The 195.6 engine was redesigned into an overhead valve (OHV) version and introduced for the 1956 model year. This also became the new American Motors Corporation's first straight-six engine design. The new OHV configuration meant that some of the head bolts draw up from vertical walls, and some from horizontal webbing. The bolt pattern and the paired cylinder bores cause block deck issues and head sealing problems. The design through 1956 continued with the water pump mounted on the left side of the engine (driven by a shaft extending from the back of the generator). This was changed for 1957 with the water pump mounted on the front of the engine above the timing chain.

In 1961, American Motors introduced a die-cast aluminum block version of the OHV 195.6 CID engine. It was produced through 1964. This engine used cast-iron cylinder liners and a cast-iron head. The cylinder heads for the two types of block (aluminum and cast iron) have similar designs but are not interchangeable. The cylinder head for the aluminum block is roughly 1/8" wider than that for the cast-iron block and uses a slightly different head bolt pattern.

The oil pump design and system were changed in 1964. The new full-flow filtering replaced the bypass partial filtering, which was only adequate if recommended oil changes are followed. The 195.6 OHV requires more periodic maintenance than newer-model engines. The head bolts must be re-torqued (retightened) regularly. Factory service manuals recommend that head bolt torque be checked every 4000 mi and that they be re-torqued every 8000 mi. Modern head gaskets can extend this service interval to re-torque the bolts every 12000 mi, or every other year.

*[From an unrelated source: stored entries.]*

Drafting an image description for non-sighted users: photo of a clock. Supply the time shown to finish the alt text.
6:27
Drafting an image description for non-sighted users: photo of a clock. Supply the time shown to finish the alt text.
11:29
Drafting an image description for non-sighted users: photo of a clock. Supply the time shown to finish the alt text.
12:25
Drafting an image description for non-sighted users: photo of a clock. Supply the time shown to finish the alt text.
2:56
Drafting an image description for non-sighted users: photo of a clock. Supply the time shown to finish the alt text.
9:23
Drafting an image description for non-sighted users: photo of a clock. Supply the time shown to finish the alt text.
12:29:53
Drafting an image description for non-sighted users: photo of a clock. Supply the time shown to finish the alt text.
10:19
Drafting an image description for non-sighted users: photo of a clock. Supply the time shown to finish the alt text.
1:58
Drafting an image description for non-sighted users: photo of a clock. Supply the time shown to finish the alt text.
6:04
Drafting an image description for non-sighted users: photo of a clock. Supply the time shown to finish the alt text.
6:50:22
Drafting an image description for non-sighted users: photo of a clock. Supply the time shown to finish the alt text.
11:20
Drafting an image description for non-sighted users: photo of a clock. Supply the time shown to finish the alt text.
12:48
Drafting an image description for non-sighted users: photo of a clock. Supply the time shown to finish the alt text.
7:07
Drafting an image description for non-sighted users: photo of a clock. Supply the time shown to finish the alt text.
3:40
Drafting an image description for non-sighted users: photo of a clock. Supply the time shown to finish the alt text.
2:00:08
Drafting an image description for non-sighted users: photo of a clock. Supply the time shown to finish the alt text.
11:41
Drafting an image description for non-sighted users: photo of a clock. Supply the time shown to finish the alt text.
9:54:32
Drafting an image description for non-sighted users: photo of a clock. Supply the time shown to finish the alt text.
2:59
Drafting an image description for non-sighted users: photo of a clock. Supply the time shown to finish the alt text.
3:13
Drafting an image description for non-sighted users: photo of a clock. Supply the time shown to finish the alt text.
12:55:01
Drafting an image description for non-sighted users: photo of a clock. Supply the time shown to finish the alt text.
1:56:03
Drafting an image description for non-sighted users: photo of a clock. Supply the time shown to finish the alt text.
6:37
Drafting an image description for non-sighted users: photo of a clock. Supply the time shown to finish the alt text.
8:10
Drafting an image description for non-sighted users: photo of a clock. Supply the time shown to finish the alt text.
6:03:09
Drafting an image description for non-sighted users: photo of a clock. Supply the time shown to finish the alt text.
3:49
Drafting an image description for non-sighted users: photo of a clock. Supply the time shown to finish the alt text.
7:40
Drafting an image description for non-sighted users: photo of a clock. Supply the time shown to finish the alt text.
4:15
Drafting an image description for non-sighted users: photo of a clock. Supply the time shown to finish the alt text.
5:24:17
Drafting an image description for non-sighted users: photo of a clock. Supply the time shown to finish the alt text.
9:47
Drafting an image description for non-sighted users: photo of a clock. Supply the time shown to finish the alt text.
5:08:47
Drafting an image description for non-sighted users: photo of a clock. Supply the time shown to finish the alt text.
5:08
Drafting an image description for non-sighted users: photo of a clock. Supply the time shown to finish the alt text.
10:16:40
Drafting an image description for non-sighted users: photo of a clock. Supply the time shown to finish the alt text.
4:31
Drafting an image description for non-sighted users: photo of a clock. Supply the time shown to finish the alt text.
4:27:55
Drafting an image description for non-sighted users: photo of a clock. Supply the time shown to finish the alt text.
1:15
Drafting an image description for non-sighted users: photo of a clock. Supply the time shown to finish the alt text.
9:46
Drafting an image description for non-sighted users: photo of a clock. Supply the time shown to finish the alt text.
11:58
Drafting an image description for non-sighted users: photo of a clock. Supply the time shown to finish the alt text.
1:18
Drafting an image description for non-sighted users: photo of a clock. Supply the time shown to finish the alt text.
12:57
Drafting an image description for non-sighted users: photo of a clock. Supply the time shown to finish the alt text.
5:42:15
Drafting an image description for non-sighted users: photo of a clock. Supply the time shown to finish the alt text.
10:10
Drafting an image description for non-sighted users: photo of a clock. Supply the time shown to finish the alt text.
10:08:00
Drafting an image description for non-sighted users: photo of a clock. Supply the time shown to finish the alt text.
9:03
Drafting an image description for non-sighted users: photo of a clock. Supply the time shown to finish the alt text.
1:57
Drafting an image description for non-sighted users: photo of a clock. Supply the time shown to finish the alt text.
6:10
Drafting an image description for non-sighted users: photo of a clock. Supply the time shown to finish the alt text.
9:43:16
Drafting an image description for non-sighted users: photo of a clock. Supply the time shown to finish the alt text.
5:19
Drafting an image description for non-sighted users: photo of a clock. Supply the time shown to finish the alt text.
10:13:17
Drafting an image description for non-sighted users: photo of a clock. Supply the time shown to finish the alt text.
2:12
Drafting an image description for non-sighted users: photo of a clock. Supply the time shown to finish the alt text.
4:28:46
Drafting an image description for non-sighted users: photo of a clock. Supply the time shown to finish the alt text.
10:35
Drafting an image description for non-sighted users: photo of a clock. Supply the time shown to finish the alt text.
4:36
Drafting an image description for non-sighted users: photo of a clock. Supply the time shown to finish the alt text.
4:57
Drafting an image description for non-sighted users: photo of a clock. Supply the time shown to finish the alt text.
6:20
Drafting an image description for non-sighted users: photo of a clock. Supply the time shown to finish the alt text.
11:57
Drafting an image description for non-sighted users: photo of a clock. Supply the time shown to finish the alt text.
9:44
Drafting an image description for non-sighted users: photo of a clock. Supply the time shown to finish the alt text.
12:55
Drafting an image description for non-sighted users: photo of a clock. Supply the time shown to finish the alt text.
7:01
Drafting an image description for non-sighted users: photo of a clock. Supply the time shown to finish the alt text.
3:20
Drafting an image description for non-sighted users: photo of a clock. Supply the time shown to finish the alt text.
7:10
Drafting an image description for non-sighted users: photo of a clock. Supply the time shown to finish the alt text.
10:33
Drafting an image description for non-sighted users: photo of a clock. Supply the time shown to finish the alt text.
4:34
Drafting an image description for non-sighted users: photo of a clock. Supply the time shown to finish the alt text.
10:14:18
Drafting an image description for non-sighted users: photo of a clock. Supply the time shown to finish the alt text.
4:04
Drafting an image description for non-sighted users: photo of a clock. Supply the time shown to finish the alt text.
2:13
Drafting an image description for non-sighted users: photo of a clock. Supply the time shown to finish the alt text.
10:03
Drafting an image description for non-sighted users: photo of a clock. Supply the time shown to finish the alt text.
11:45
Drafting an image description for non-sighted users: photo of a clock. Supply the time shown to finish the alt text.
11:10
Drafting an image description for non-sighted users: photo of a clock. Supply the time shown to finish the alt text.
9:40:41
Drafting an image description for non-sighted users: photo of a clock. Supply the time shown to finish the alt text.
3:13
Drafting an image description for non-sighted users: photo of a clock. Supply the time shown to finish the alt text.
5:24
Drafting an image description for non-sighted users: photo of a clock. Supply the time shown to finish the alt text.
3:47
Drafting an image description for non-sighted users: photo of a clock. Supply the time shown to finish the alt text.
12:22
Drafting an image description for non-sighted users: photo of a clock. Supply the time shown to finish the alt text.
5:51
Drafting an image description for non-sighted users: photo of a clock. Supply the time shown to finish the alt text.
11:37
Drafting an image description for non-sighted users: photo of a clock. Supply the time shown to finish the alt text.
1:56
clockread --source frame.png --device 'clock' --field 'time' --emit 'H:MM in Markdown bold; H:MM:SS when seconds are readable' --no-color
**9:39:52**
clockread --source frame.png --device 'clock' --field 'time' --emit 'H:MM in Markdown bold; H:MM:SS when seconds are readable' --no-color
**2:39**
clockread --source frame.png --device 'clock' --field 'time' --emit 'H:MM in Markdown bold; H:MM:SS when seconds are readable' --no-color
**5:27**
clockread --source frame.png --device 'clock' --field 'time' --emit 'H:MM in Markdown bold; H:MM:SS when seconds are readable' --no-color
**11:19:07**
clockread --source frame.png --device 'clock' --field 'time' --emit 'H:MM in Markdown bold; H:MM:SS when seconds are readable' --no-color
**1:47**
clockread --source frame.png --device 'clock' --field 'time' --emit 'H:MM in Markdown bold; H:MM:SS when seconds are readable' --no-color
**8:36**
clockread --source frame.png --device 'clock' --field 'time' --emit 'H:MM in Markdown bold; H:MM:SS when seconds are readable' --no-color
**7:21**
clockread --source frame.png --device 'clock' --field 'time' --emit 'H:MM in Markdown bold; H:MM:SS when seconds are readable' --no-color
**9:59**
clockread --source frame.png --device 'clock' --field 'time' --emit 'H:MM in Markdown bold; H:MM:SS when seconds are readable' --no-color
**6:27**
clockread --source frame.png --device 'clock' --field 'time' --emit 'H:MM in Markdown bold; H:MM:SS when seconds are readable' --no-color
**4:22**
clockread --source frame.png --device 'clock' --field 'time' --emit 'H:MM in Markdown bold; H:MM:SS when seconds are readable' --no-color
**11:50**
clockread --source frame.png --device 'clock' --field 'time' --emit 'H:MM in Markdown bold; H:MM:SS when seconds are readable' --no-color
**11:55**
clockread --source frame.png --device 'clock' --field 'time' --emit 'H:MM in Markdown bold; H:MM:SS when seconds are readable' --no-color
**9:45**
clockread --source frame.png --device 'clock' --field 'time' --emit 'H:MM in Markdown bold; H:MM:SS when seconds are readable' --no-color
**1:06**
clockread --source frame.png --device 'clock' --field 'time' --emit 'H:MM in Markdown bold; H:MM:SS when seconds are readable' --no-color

The cause of the head bolts loosening over time is believed to be thermal expansion and contraction of the head due to the rather heavy design. The head expands and contracts by as much as 0.02 in in height during normal operation. As temperatures change, the head loosens the bolts over time. Eventually, this causes the seal between the head and block to fail. Regular re-torquing maintenance is also imperative to prevent the engine from overheating (the first sign of a blown head gasket) and warping or cracking the head. The cast-iron liners in the aluminum-block version can also shift if the head bolts are not properly torqued and the engine overheats. Moreover, good replacement heads and aluminum blocks for these engines are increasingly difficult to find.